Married. Marian Miller, daughter of onetime (1921-23) Governor Nathan L.
Miller of N. Y.; and Marcel Pierre Labourdette, son and partner of President Charles Labourdette of P. Labourdette et Cie., Paris exporting company; at Oyster Bay, L. I. The engagement of Elizabeth Miller, another of the seven Miller sisters, to Alvin T. Adams of Denver, was an nounced last week.
Married. Clarence Shepard Day, 53, author (This Simian World), son of the late Clarence S. Day Sr., onetime governor of the N. Y. Stock Exchange ; and Katherine Brigges Dodge, 27, librarian, of Concord, Mass., in Manhattan.
Promoted. Thomas P. Tunney, brother of heavyweight boxing champion James Joseph ("Gene") Tunney* from third grade to second grade detective in the New York City Police Department, from a salary of $2,500 to $2,750; because he had aided in the capture of a onetime convict who was wanted for a series of bold hold ups in Los Angeles.
Died. General Alvaro Obregon, 48, President Elect of Mexico; by assassination; near Mexico City (see p. 18).
Died. William Elmer Harmon ("Jede-diah Tingle"), 66, famed philanthropist and installment-realtor; in Southport, Conn. ; after a long illness. Overtly, studiously, he gave money through his Harmon Foundation ; anonymously, capriciously, he gave under the name Jedediah Tingle.
Died. Dame Ellen Terry, 80, famed British actress; of combined heart attack and cerebral hemorrhage; at Small Hythe, Kent, England (see p. 20).
Died. Charles Delano Henry, 84, Cali fornia banker, father-in-law of Nominee Herbert Clark Hoover; of a paralytic stroke; in Placerville, Calif, (see p. 7).
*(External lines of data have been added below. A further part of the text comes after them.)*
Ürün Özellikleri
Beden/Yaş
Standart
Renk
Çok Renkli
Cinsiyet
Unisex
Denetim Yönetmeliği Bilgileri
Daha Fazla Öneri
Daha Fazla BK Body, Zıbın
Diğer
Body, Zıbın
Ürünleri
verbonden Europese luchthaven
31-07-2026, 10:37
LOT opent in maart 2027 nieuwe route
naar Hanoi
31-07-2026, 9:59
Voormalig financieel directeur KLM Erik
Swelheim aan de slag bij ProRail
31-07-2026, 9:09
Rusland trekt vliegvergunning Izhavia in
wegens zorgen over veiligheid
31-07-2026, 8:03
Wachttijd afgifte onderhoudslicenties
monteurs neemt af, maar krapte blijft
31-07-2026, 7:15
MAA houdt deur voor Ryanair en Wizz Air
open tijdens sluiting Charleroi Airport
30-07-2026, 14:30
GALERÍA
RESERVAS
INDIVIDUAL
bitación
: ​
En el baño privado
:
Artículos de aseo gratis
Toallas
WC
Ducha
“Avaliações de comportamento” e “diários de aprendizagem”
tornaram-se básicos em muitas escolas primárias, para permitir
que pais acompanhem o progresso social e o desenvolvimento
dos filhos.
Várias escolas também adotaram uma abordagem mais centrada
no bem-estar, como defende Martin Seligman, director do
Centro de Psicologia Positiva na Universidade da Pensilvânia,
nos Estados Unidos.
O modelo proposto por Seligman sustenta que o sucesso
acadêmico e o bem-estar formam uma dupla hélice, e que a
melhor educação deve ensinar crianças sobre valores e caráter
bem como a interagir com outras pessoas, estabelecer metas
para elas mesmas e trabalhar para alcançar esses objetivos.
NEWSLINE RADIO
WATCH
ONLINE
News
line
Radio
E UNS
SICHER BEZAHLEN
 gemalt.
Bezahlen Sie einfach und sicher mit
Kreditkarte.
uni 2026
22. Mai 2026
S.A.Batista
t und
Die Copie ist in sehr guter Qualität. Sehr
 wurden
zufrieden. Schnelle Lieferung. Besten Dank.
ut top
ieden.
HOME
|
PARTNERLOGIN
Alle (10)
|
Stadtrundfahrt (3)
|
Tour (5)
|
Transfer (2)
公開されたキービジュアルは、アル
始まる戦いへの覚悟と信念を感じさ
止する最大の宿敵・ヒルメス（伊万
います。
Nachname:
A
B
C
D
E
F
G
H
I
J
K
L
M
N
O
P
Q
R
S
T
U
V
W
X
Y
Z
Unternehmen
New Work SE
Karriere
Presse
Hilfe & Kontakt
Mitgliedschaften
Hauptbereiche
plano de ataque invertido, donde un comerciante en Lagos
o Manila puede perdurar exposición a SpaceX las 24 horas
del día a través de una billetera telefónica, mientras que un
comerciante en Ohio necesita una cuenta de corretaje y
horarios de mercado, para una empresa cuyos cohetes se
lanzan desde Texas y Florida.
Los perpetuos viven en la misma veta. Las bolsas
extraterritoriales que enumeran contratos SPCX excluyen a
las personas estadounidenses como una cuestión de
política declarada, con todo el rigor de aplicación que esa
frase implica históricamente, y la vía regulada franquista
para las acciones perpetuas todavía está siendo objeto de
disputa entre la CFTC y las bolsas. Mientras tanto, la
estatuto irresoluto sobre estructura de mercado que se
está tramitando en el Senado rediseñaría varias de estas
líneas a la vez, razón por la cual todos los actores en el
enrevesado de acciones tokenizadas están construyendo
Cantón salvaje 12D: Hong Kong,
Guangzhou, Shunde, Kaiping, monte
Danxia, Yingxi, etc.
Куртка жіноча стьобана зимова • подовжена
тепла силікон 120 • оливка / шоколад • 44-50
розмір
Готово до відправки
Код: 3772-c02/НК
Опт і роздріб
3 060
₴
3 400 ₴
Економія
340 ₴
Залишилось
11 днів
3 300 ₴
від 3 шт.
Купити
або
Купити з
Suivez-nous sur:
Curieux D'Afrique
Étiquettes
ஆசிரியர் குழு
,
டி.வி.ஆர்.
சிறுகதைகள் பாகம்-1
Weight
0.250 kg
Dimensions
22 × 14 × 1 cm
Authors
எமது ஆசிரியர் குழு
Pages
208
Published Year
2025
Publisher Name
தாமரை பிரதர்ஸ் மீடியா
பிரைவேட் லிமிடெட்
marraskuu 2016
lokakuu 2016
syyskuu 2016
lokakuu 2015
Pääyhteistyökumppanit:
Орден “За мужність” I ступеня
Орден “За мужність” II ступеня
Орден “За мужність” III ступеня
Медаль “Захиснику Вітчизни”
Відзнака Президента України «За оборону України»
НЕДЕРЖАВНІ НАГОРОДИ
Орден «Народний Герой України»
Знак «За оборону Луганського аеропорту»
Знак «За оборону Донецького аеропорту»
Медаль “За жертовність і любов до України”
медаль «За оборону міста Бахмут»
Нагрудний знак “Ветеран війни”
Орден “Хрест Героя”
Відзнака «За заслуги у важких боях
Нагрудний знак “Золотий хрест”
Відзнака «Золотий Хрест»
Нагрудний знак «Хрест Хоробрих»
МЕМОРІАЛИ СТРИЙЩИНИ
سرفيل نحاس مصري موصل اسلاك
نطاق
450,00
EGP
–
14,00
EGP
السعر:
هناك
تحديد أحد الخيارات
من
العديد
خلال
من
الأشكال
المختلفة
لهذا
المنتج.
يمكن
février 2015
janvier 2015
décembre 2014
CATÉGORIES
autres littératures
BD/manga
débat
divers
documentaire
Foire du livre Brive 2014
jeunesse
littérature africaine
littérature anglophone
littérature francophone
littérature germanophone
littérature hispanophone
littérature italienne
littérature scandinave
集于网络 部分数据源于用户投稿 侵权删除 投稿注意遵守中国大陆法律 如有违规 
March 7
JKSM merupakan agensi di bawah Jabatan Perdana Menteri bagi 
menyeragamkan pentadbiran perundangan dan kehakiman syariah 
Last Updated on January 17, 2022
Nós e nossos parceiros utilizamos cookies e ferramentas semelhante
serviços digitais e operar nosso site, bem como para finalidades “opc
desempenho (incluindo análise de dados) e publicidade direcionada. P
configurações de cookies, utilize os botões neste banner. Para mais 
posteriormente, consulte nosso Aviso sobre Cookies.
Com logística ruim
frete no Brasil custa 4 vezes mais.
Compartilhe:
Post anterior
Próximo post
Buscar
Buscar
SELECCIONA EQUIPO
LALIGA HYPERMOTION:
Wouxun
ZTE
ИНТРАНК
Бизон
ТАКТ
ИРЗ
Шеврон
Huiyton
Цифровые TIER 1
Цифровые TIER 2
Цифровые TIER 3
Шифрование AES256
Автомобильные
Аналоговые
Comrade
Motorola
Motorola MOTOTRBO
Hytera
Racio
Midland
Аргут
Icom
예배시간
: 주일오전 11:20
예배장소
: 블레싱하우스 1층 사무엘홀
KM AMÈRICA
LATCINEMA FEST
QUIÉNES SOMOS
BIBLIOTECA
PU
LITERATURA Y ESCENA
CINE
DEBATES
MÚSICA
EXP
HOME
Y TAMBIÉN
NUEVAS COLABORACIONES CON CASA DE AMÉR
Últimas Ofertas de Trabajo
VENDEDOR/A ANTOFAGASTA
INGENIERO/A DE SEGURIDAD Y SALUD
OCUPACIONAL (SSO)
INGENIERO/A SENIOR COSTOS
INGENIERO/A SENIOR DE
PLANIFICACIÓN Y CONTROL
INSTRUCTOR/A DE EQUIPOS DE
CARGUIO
Born. To Alice, six-ton hippopotamus of the Hagenbeck Wallace Circus, a 100 Ib. son. The Menominee (Mich.) boiler works built an iron crib, 8 ft. by 4 ft.
Died. Hermit, about 25, spotted hyena of the Washington, D. C., Zoo. During the entire 12 years of his captivity, he crouched in his black, airless den, fought attendants who tried to drag him out.
Died. Jewell, 97, elephant, for 40 years (1838-78) a Barnum & Bailey trouper until his attacks of "temperament" made touring dangerous; by his keeper's shot, paralysis of the trunk having developed; at the Central Park Zoo, Manhattan.
*The Tunney brothers have a sister who is a nun.